2.      Pembentukan Kualitas Diri. Bahwa ketika seorang mukalaf membaca Alqur’an atau Hadits Nabi SAW, lalu dia memahami dan mentaatinya  sebatas indra pisik saja, maka capaiannya dekat atau rendah; artinya dia beraktivitas sebatas pelaksanaan tradisi keagamaan yang tidak sampai pada tingkat esensinya. Jika seorang mukalaf memahami dan mentaati apa yang dituntut keduanya, sampai disertai dengan niat yang tulus di dalam hatinya dan dimaksudkan hanya untuk beribadat kepada Allah dengan mencontoh Rasul-Nya, maka  capaiannya adalah taqwa / menengah. Jika seorang mukalaf,  memahami dan mentaati apa yang dituntut keduanya,  disertai niat karena Allah dan keyakinan yang kokoh dalam nuraninya, sampai diperoleh atsar dalam kehidupan sehari-harinya yang berwujud amal saleh dan akhlak karimah, sehingga ia menyandang istiqamah dalam keimanan dan ketaatan, maka capaiannya adalah akan terpenuhinya harapan pertemuan dengan Dzat Allah SWT. Capaian yang terakhir ini, merupakan puncaknya prestasi spiritual seseorang beragama secara individual, sebagaimana yang Rasul Allah alami ketika perjalanan isra-mi’raj-nya.
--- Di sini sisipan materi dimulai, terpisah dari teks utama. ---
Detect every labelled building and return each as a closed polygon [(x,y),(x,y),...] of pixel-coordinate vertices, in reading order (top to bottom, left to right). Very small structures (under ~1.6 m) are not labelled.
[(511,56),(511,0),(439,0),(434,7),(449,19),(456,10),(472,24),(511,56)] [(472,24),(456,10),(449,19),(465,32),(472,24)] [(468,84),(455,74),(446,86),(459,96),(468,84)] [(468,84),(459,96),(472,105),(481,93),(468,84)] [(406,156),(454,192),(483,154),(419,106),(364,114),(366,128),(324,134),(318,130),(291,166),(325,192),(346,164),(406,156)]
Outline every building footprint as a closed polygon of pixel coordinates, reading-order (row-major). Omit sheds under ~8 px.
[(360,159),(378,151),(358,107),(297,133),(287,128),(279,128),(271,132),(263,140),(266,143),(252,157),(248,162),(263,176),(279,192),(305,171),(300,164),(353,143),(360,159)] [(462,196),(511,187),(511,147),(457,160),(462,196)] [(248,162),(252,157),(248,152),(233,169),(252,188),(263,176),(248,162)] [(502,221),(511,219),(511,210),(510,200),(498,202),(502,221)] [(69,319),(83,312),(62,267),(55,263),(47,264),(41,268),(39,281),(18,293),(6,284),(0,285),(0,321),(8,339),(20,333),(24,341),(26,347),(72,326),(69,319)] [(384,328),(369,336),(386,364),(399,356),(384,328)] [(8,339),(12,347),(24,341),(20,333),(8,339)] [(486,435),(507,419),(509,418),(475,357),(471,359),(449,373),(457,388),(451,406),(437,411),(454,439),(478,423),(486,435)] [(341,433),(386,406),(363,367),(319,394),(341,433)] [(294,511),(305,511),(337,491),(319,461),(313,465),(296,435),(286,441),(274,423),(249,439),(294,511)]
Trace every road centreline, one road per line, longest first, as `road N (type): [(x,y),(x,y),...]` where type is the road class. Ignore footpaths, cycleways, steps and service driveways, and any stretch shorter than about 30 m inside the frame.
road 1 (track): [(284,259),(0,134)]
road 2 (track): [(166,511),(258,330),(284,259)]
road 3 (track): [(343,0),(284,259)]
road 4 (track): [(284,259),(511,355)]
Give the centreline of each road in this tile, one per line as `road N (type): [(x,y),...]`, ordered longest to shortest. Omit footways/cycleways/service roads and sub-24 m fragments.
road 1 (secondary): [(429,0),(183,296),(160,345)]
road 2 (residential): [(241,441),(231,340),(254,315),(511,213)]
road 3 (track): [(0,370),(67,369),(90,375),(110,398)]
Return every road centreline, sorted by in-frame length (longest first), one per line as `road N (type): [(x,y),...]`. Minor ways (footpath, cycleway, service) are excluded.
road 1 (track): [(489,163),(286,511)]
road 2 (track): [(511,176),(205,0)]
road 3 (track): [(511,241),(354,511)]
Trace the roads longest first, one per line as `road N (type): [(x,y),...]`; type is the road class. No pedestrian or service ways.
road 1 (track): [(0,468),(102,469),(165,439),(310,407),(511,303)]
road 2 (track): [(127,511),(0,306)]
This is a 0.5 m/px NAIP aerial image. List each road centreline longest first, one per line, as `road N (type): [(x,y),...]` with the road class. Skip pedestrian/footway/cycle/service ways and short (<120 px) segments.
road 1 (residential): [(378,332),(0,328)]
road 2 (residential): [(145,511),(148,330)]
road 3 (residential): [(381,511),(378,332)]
3.      Pembentukan Jama’ah / Umat. Bahwa karena manusia itu ditetapkan Allah SWT sebagai makhluk social/ berkolektif, maka tugas hidupnya belum selesai sebelum dia berkiprah melakukan kegiatan dakwah amar makruf dan nahyi munkar, bergaul dan memberikan pertolongan terhadap sesamanya yang membutuhkan pertolongan; meringankan beban saudaranya yang sedang memikul beban berat kehidupan, dan amal kebaikan social lainnya. Rasul Allah SAW diutus untuk memberikan teladan, sebagaimana Rasul SAW tunjukkan ketika sampai ke puncak mi’raj-nya, dia turun lagi ke bumi   untuk menyampaikan ajaran yang diperintahkan Allah kepadanya, seperti seruan Nabi SAW dalam masalah ibadat :  shallu kama raaitumuni ushalli !, ataukhudzu ‘anni manasikakum ! Demikian juga dalam berkehidupan social, seperti : seruan musawah, toleran / tasamuh, persaudaraan / ukhuwah, musyawarah, takapul al-ijtima’, dll., yang berujung pada terciptanya kehidupan rahmatan li al-‘alamin, yang diwujudkannya dalam menata masyarakat Medinah al-Munawarah.  Dengan demikian, maka selesailah tugas kerasulan yang berimplikasi pada terantarkannya kehidupan negara Madinah al-fadhilah ( kota yang utama ).

 

  1. Gambar alur fikir  Strukturisasi Normatif  dalam  pemahaman dan amaliah Islamiy:

 

Allah SWT

 

Cita-cita/

Tujuan

Subjek                       Pasangan                     Objek

Keseimbangan

 

Penjelasan Gambar.

1.      Setiap ayat Alqur’an bisa dibangun relasi seperti  gambar di atas. Garis segi tiga merupakan jalur pikiran tentang syari’at, di samping penunjukkan bahwa subjek dan objek itu ada / datang berrelasi karena diciptakan Sang Khalik ( Allah SWT), sebagai wujud hukum azwâj ( berpasangan ). Tanda panah dari atas menunjukkan adanya anugrah Allah yang akan diberikan kepada orang yang menjalankan syari’at, berupa amal saleh yang mengandung cita-cita / tujuan yang  dalam satuan ayat itu; sedangkan kedua tanda panah menyamping ke atas adalah harapan subjek dan objek terhadap anugrah Allah SWT tersebut sebagai puncaknya cita-cita.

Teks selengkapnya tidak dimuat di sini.